There is a paucity of advanced imaging characteristics of GCRG in the paranasal sinuses and orbit. In the paranasal sinuses, radiographs and CT scans suggest a longstanding process with expansion of the bone and cortical thinning (7). There is usually opacification of the affected sinus due to the soft tissue component of the mass. On CT scans, they appear as heterogeneous soft tissue masses with occasional hemorrhagic or cystic foci (7, 8), as our case did. In this location, GCRGs can also appear quite aggressive with bony destruction through either the ethmoid or sphenoid bone, involving the clivus or cribiform plate, and extending intracranially (7, 8). CT findings in the orbit have been described as a heterogeneous soft tissue mass with bowing and thinning of the adjacent sphenoid bone and lateral orbital walls. MR imaging in this location demonstrates a well-circumscribed intraosseous cystic mass with internal hemorrhage and fluid-fluid levels (9) as was also seen in our case. The skull base and temporal bone GCRG MR imaging findings are similar to those in our case; namely, a heterogeneous but overall low T1 signal intensity and low to increased T2 signal intensity (depending on the amount of hemosiderin deposition in the lesion) with enhancement of the soft tissue and septal components (10).

Pathologically, the differential diagnoses for giant cell lesions in bone include giant cell tumor, brown tumor of hyperparathyroidism (osteitis fibrosa cystica), and ABCs. The histologic differentiation between GCTs and GCRGs is not always obvious, and when differentiating between the giant cell fibrous-osseous lesions, one must consider the clinical data, lesion location, and histopathologic, radiographic, and surgical data together. Because there is a lack of distinguishing radiographic characteristics for GCRGs, biopsies are usually necessary to confirm the diagnosis.

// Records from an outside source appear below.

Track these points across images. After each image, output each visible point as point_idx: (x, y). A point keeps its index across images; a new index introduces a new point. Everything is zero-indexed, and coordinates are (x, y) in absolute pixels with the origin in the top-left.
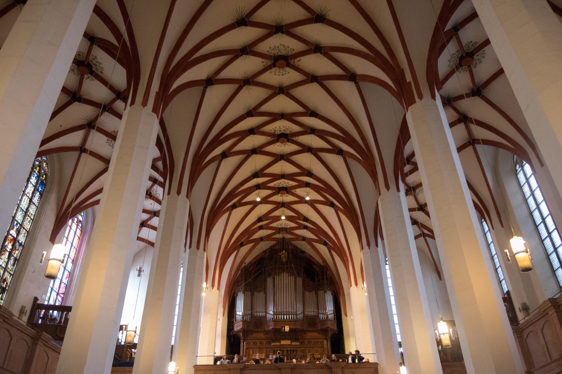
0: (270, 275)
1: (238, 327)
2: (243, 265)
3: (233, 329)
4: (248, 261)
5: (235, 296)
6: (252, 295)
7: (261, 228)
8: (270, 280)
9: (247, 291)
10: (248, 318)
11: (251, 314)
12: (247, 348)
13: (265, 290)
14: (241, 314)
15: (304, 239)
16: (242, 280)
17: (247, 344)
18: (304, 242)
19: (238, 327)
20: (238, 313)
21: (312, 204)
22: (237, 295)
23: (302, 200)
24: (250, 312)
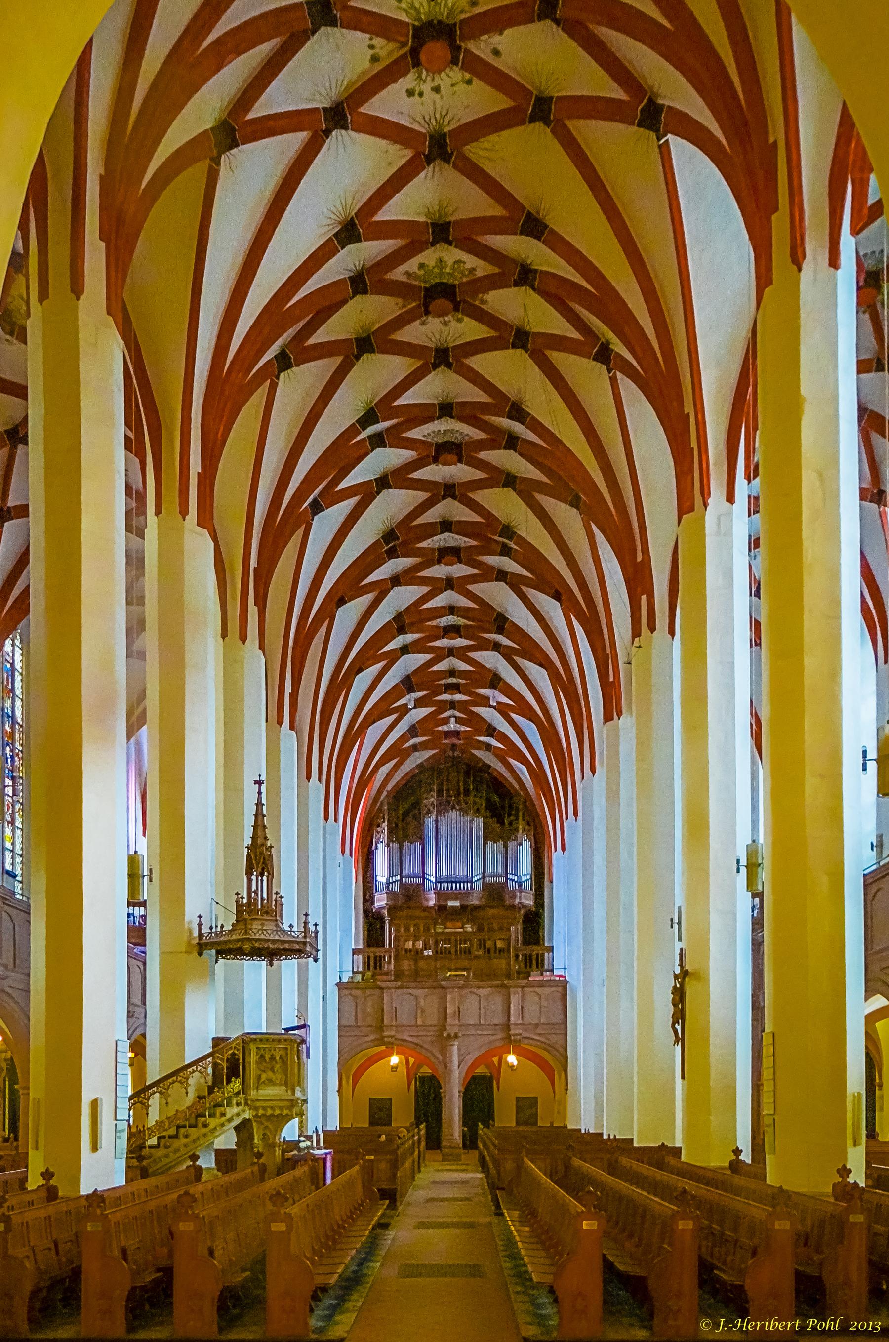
0: (429, 812)
1: (381, 901)
2: (385, 794)
3: (372, 903)
4: (389, 787)
5: (373, 848)
6: (401, 847)
7: (415, 748)
8: (429, 822)
9: (393, 842)
10: (397, 888)
11: (401, 880)
12: (395, 937)
13: (421, 838)
14: (384, 880)
15: (488, 747)
16: (384, 822)
17: (395, 931)
18: (488, 753)
19: (381, 901)
20: (379, 878)
21: (502, 709)
22: (376, 848)
23: (485, 701)
24: (398, 877)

Most physicians are in agreement that surgical excision and debulking are the standard treatment, with radiation being reserved for inoperable or recurrent cases. Surgical excision is recommended over simple curettage because of the higher risk of recurrence without complete excision (4, 12).

Conclusion

GCRG is an uncommon benign lesion that has been reported in many extragnathic sites but is most commonly found in the mandible and maxilla. We present an unusual case involving the nasal cavity without involvement of the adjacent sinuses. Although the imaging findings of GCRG are varied and nonspecific in the head and neck, the diagnosis should be considered when a heterogeneous mass with fluid-fluid levels is seen in the craniofacial bones of a younger patient. This case again demonstrates that the diagnosis of fibrous-osseous lesions in this and other locations is reached only through the combined clinical, radiographic, surgical, and histologic data.